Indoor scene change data
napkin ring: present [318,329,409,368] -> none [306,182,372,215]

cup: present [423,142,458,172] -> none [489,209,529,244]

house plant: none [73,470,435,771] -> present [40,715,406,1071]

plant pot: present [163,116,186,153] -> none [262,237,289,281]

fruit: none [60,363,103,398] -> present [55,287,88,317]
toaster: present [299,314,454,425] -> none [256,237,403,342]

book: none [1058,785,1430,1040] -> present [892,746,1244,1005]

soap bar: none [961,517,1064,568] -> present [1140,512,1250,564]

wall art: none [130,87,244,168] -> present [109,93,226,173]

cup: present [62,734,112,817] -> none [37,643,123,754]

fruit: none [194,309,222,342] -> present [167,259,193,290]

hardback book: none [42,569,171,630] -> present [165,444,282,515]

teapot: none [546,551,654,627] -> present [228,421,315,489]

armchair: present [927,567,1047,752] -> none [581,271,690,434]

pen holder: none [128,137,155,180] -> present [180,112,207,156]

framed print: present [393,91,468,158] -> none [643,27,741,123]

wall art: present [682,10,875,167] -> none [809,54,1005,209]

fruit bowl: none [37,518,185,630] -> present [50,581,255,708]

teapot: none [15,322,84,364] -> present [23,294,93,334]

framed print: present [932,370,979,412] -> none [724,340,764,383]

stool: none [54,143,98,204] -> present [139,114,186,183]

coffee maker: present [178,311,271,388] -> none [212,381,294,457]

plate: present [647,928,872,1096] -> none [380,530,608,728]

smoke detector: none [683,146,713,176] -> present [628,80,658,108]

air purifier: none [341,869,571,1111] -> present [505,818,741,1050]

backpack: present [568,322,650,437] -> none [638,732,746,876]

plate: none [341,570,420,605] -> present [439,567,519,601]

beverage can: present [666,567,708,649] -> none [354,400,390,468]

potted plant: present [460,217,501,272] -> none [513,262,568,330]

- [Task prompt] From the first line to the last, return the records unchanged.

- [Expected output]
napkin ring: present [318,329,409,368] -> none [306,182,372,215]

cup: present [423,142,458,172] -> none [489,209,529,244]

house plant: none [73,470,435,771] -> present [40,715,406,1071]

plant pot: present [163,116,186,153] -> none [262,237,289,281]

fruit: none [60,363,103,398] -> present [55,287,88,317]
toaster: present [299,314,454,425] -> none [256,237,403,342]

book: none [1058,785,1430,1040] -> present [892,746,1244,1005]

soap bar: none [961,517,1064,568] -> present [1140,512,1250,564]

wall art: none [130,87,244,168] -> present [109,93,226,173]

cup: present [62,734,112,817] -> none [37,643,123,754]

fruit: none [194,309,222,342] -> present [167,259,193,290]

hardback book: none [42,569,171,630] -> present [165,444,282,515]

teapot: none [546,551,654,627] -> present [228,421,315,489]

armchair: present [927,567,1047,752] -> none [581,271,690,434]

pen holder: none [128,137,155,180] -> present [180,112,207,156]

framed print: present [393,91,468,158] -> none [643,27,741,123]

wall art: present [682,10,875,167] -> none [809,54,1005,209]

fruit bowl: none [37,518,185,630] -> present [50,581,255,708]

teapot: none [15,322,84,364] -> present [23,294,93,334]

framed print: present [932,370,979,412] -> none [724,340,764,383]

stool: none [54,143,98,204] -> present [139,114,186,183]

coffee maker: present [178,311,271,388] -> none [212,381,294,457]

plate: present [647,928,872,1096] -> none [380,530,608,728]

smoke detector: none [683,146,713,176] -> present [628,80,658,108]

air purifier: none [341,869,571,1111] -> present [505,818,741,1050]

backpack: present [568,322,650,437] -> none [638,732,746,876]

plate: none [341,570,420,605] -> present [439,567,519,601]

beverage can: present [666,567,708,649] -> none [354,400,390,468]

potted plant: present [460,217,501,272] -> none [513,262,568,330]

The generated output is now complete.